Rotating line-scan cameras and laser profilers acquire a scene line by line while the target or stage rotates. The resulting sector-scan geometry bends both the 2D intensity image and the 3D height map, so circular holes on a calibration plate appear as ellipses rather than circles. This work uses that distortion as the calibration signal: the ellipse centers and aspect ratios reveal the rotation center and angular sampling rate without external encoders or mechanical measurement.

The method is built for practical rotating inspection systems. A single laser profiler captures the 2D intensity image and the 3D height profile under the same sector-scan geometry, and one polar-to-Cartesian correction is then applied consistently to both modalities.

Problem setting

Rotating line-scan cameras and laser profilers operate under a sector-scan geometry, which introduces systematic geometric distortions in both 2D intensity images and 3D line-scan height profiles. This paper presents an image- driven geometric calibration and unwarping framework for such systems using a simple circular-hole calibration plate. Under sector-scan sampling, circular holes are projected as ellipses whose centers and aspect ratios encode the underlying rotation geometry.

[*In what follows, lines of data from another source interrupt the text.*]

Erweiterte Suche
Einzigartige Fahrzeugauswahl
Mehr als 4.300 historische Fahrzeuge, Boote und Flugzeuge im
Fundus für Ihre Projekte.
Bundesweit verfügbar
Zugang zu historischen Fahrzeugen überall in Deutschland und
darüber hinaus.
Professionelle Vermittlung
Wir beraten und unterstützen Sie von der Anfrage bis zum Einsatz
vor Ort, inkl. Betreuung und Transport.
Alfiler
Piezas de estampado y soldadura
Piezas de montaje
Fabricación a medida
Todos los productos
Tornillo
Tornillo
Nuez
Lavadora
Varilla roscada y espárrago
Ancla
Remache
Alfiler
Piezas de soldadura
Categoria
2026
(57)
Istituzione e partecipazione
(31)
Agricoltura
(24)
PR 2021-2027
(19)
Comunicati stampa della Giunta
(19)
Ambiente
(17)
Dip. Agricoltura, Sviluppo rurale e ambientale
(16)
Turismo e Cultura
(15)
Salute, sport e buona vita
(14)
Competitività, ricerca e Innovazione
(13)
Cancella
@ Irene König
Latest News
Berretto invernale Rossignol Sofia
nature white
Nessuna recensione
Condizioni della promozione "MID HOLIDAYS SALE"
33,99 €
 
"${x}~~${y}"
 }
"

In the broader publication record, this work appears in Optics and Lasers in Engineering, 203:109793. The visual notes below pair the paper’s original figures with a concise reading of the method, experimental setup, and reported results.

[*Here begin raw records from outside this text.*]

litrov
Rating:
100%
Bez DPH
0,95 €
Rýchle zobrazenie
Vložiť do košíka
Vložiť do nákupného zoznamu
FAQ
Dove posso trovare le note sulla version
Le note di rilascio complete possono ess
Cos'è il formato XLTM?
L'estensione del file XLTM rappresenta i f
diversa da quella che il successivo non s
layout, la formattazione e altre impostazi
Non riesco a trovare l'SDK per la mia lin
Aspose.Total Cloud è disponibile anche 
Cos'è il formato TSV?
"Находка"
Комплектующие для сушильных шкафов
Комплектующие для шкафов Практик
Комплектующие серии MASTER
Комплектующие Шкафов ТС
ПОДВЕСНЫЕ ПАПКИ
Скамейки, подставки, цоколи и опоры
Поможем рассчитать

Method and visual evidence

The method combines domain-specific measurements with an algorithmic representation that exposes the relevant structure, then refines it into a reconstruction, correspondence, segmentation, measurement, or decision result.

The extracted figures below show the main pipeline and representative experimental evidence.

Method overview. This image is extracted from an embedded PDF image object on page 8, then recomposed for web display.

Representation and setup. This image is extracted from an embedded PDF image object on page 10, then recomposed for web display.

Experimental evidence. This image is extracted from an embedded PDF image object on page 10, then recomposed for web display.

Result comparison. This image is extracted from an embedded PDF image object on page 11, then recomposed for web display.

Additional visual result. This image is extracted from an embedded PDF image object on page 12, then recomposed for web display.

Results and impact

The evaluation reported in Optics and Lasers in Engineering, 203:109793 uses the extracted figures above to show the method’s measurement, reconstruction, segmentation, matching, or diagnostic behavior on representative experiments. These visuals are paired with the paper’s quantitative or qualitative analysis to make the workflow easier to inspect from the homepage.

Source handling

I extracted 11 candidate image objects from paper.pdf and generated the compressed WebP figures used on this page. The local PDF was also optimized from 9,185,922 bytes to 9,114,023 bytes.